Liderler zirvesi, Dışişleri Bakanları zirvesi, ASEAN-APEC İşbirliği vs. derken sık aralıklarla düzenlenen ASEAN toplantılar dizisi, sadece bölge ülkelerini değil, doğudan batıya değişik ülkelerce takip edilen küresel oluşum olarak dikkat çekiyor. Bu bağlamda, önemi giderek artan bir şekilde vurgulanagelen ASEAN’a yönelik çeşitli çıkar odaklı yaklaşımların da ortaya çıktığı gözlemleniyor. Elbette bunda bir sakınca olduğunu söylemek mümkün değil. Bu toplantı öncesinde, ASEAN Dışişleri Bakanları’nın aklında hiç kuşkusuz Birliğin tarihinde ilk defa ortak deklarasyon yayınlanmadığı geçen yılki Kamboçya toplansının acı hatırası vardı.
Güvenlik, ekonomi ve politikanın öncellendiği bu toplantılar ASEAN ülkelerinin birbirine yakınlaşmasını hedeflediği gibi, çeşitli ülkeler bu Birlik’le imzaladıkları ikili anlaşmalarla bölgenin ekonomi ve stratejik derinliğinden istifadenin yollarını arıyorlar. Birlik ülkelerinin ekonomilerindeki görece istikrarlı bir süreci tecrübe etmeleri ve gelecek için ümitvar kılacak görünümler arzetmelerine karşılık, iç ve dış faktörlerin etkileşiminden kaynaklanan sıkıntılar da yok değil. Üzerinde zaman zaman durduğumuz Güney Çin Denizi’ndeki Adalar Sorunu’nun devamı; geçen birkaç hafta boyunca Sumatra Adası’ndaki kasıtlı orman yangınlarından neşet eden, özellikle Singapur ve Malezya’yı etkisi altına alan çevre sorunu; Myanmar’da tüm dünya kamuyounun, bilhassa Müslüman dünyanın liderlerinin “gözünün içine baka baka” tekrarlanan soykırıma varan şiddet hadiseleri; kaçak göçmen ve işçi sorunları vb. ASEAN içerisinde ortak bir hukuk alt yapısının oluşturulamadığını, oluşturulsa bile gündelik hayatın içinde henüz kayda değer çözüm olarak yansıtılamadığını ortaya koyuyor.

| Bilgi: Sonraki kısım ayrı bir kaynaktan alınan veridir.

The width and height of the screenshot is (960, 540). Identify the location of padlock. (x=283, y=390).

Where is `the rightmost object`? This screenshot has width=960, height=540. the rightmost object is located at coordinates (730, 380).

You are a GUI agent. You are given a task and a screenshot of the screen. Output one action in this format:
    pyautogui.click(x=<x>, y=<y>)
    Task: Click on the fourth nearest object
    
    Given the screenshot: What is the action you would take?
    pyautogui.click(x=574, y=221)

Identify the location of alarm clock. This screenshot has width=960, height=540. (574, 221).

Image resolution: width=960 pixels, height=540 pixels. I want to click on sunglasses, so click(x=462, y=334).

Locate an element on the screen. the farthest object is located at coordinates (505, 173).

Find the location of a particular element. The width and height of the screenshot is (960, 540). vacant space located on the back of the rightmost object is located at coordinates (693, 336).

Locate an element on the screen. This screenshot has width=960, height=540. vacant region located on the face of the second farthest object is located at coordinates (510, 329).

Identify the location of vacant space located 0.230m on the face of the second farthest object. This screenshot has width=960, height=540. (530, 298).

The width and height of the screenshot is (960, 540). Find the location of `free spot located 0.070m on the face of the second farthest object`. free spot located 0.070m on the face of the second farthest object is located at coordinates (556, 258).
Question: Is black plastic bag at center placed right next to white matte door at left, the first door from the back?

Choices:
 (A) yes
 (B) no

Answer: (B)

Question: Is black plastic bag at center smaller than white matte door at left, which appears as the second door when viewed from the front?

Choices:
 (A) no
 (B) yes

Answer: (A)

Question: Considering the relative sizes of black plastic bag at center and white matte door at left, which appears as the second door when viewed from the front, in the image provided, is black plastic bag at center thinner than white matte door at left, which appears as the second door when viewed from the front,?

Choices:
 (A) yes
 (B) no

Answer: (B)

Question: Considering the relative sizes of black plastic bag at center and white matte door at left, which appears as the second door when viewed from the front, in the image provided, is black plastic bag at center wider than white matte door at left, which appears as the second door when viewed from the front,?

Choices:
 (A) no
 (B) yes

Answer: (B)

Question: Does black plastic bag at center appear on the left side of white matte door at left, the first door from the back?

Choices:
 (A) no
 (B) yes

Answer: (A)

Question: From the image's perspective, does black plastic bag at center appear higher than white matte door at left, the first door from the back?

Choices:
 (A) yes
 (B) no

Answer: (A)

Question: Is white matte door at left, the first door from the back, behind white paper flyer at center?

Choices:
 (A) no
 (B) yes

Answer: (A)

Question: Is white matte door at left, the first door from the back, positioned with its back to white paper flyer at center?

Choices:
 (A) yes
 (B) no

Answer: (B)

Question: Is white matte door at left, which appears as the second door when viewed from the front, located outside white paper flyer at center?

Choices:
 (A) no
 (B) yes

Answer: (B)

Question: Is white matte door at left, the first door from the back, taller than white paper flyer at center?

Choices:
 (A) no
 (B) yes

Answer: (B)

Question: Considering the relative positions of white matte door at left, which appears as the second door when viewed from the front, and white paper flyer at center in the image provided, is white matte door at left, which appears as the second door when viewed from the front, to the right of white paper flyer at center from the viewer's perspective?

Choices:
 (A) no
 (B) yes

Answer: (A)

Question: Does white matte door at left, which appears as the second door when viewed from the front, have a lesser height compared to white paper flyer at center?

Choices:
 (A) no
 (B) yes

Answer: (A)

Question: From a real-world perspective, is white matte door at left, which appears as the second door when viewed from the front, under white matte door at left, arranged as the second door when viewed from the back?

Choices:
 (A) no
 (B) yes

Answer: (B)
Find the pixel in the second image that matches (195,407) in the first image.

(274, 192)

Bunun en son örneğine, Sumatra’daki yangınlar vesilesiyle tanık olduk. 2002 yılında ASEAN içerisinde gündeme getirilen “Sınır Ötesi Hava Kirliliği” anlaşmasına Endonezya’nın halen imza atmamış olması gibi irrasyonel bir durum söz konusu. Bir yandan Birliğin hamisi olduğunu ima edecek şekilde Genel Sekreterlik merkezinin Cakarta’da açılmasını sağlayan, öte yandan her yıl tekrarlanan ve sadece kendi halkını, topraklarını ve bölge ülkelerini değil, küresel çapta iklimi etkileyebilecek boyutlarda sonuçları olan yangınların önünü bir türlü almaya yanaşmayan bir ülkeden bahsediyoruz. Yetkililerin çevre korumasına yönelik yaptırımları içeren yasaları olduğunu söylemesi, söz konusu yasaları uygulayacak bir idari iradenin olmaması halinde bir şey ifade etmiyor. Yasal yollar yerine, uluslararası şirketlerle ‘nasıl baş edilmesi’ konusunda yeterli tecrübeye sahip olan Endonezya bürokrasininin yaşanan bu yeni sorun karşısında da benzer yöntemleri uygulayacağı düşünülebilir. Sadece Endonezya’da değil, neredeyse bölge ülkelerindeki idari yönetimlerin açmazı da zaten bu değil mi? Bu nedenledir ki, istikrarlı karar mekanizmalarının işletilemediği bir ASEAN olsa olsa bir ‘platform’ olarak kalmaya mahkum edilir. Brunei Dışişleri ve Ticaret bakanı Muhammed Bolkiah’ın toplantıların ardından –ne kadar kasıt olduğunu söyleyemesek de- yaptığı açıklamada “bağları güçlenmiş bir platform” olarak gördüğünü açıkladığı ASEAN’ın siyasi bir organ olarak nerede durduğu konusunda ister istemez soru işaretleri doğuruyor.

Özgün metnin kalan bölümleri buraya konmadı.